Nun aber ein paar Beispiele mit Blue:
1. Verpaarung zwischen Blue und Black, wobei die Black-Maus nicht Blueträger ist:
Wir können also den Gencode aa dd für die Blue Mutter annehmen und den Gencode aa DD für den Vater.
Nun einmal Überlegungen anstellen, wie der einfache Satz an Erbinformation aussehen kann, den die Blue Mutter vererbt:
Auf dem A-Locus das eine "a" oder das andere "a", auf dem D-Locus das eine "d" oder das andere "d"
Und der Black Vater:
Auf dem A-Locus das eine "a" oder das andere "a", auf dem D-Locus das eine "D" oder das andere "D"

• **Aufgabe**
Kopieren Sie aus dem Text über die Vererbung von Blue bei Mäusen den Abschnitt von „Nun aber ein“ bis einschließlich „für den Vater.“ wortgetreu.

• **Vorliegende Zeilen**
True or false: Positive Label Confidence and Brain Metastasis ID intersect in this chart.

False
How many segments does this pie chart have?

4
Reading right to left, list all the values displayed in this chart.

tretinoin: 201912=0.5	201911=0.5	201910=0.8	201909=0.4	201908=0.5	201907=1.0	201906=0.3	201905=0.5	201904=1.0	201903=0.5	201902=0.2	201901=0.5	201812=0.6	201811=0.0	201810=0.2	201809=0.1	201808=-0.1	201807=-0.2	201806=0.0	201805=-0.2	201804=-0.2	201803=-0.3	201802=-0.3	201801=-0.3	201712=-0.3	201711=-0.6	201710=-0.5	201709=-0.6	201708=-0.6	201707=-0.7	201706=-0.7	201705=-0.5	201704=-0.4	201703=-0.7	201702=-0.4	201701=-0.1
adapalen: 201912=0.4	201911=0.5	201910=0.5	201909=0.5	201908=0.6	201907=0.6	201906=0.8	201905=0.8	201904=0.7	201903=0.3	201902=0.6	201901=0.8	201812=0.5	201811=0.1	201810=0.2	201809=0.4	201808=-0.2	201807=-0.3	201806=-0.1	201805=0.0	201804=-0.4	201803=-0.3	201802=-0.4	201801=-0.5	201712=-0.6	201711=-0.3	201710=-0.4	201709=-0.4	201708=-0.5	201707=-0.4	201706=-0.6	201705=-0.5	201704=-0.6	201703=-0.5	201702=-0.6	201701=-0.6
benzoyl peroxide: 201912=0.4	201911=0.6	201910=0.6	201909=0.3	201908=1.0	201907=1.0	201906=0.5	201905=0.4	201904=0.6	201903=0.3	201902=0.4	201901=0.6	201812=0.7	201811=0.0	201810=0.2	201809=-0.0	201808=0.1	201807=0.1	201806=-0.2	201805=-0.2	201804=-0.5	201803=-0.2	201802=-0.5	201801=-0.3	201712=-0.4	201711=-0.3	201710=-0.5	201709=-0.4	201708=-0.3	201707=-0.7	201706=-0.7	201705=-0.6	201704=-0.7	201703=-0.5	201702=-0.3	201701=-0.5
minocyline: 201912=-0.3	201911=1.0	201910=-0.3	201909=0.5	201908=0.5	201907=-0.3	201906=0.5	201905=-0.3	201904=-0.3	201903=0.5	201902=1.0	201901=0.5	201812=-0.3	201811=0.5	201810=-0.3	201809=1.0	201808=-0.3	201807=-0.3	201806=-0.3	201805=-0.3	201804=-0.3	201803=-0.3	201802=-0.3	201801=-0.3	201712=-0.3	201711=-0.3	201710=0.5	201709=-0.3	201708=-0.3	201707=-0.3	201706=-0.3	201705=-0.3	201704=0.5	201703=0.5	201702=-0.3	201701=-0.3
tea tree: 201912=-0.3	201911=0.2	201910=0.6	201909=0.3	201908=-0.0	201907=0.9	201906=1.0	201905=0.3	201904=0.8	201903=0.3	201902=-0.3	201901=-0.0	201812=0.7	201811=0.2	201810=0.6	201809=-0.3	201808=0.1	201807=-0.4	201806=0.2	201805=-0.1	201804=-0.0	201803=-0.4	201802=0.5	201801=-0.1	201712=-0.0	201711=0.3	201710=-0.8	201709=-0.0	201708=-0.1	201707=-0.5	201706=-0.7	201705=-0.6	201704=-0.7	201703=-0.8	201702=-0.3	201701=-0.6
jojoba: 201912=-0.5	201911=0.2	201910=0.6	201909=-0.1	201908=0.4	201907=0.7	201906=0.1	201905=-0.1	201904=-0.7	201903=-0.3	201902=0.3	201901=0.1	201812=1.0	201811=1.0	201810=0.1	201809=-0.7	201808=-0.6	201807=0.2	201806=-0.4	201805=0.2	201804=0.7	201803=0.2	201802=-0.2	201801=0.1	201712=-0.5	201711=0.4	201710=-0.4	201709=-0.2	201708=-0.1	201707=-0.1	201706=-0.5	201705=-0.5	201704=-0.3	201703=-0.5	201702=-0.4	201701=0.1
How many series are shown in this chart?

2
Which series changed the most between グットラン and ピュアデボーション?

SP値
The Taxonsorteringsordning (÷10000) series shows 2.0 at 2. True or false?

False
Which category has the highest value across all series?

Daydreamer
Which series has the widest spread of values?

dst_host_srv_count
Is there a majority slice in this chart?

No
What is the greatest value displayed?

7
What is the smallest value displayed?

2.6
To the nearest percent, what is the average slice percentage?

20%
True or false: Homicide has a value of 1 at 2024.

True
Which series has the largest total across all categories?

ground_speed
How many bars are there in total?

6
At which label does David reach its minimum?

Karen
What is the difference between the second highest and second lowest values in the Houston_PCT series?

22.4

• **Antwort**
Nun aber ein paar Beispiele mit Blue:
1. Verpaarung zwischen Blue und Black, wobei die Black-Maus nicht Blueträger ist:
Wir können also den Gencode aa dd für die Blue Mutter annehmen und den Gencode aa DD für den Vater.